Die SPD in Schleswig-Holstein hat zwar angekündigt, auch mit der FDP sprechen zu wollen. Die Grünen haben aber eine Zusammenarbeit mit den Liberalen ausgeschlossen. Damit bliebe nur die Bildung einer großen Koalition - oder Neuwahlen.
Carstensen sprach sich aber gegen einen solchen Schritt aus. Die CDU hatte bei der Landtagswahl 30 Sitze errungen, die SPD 29, FDP und Grüne je vier und der SSW zwei Sitze.
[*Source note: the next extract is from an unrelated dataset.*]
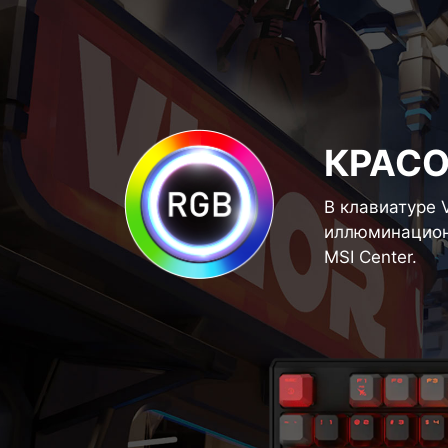
КРАС
В клавиатуре
иллюминацион
MSI Center.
Der SPD-Bundesvorsitzende Franz Müntefering nannte im Hinblick auf die sich anbahnende Koalition in Kiel eine große Koalition im Bund nicht sinnvoll. Ähnlich äußerte sich CDU-Chefin Angela Merkel: »Ich setze auf einen klaren Regierungswechsel im Bund. Es wird keine große Koalition geben müssen«, sagte sie. Sie wollte sich allerdings nicht auf einen Zeitpunkt für das Ende von Rot-Grün festlegen. »Wann genau das sein wird, kann ich nicht sagen. Ich verweise auf die deutlich zu Tage tretenden Risse in der Koalition und in der SPD.«
Der Grünen-Vorsitzende Reinhard Bütikofer betonte, im Bund stehe eine große Koalition nicht zur Debatte. Der FDP-Chef Guido Westerwelle betonte dagegen, sollten Sozialdemokraten und Grüne Ende Mai auch die Wahlen in Nordrhein-Westfalen verlieren, müsse Bundeskanzler Gerhard Schröder (SPD) den Weg für Neuwahlen im Bund freimachen.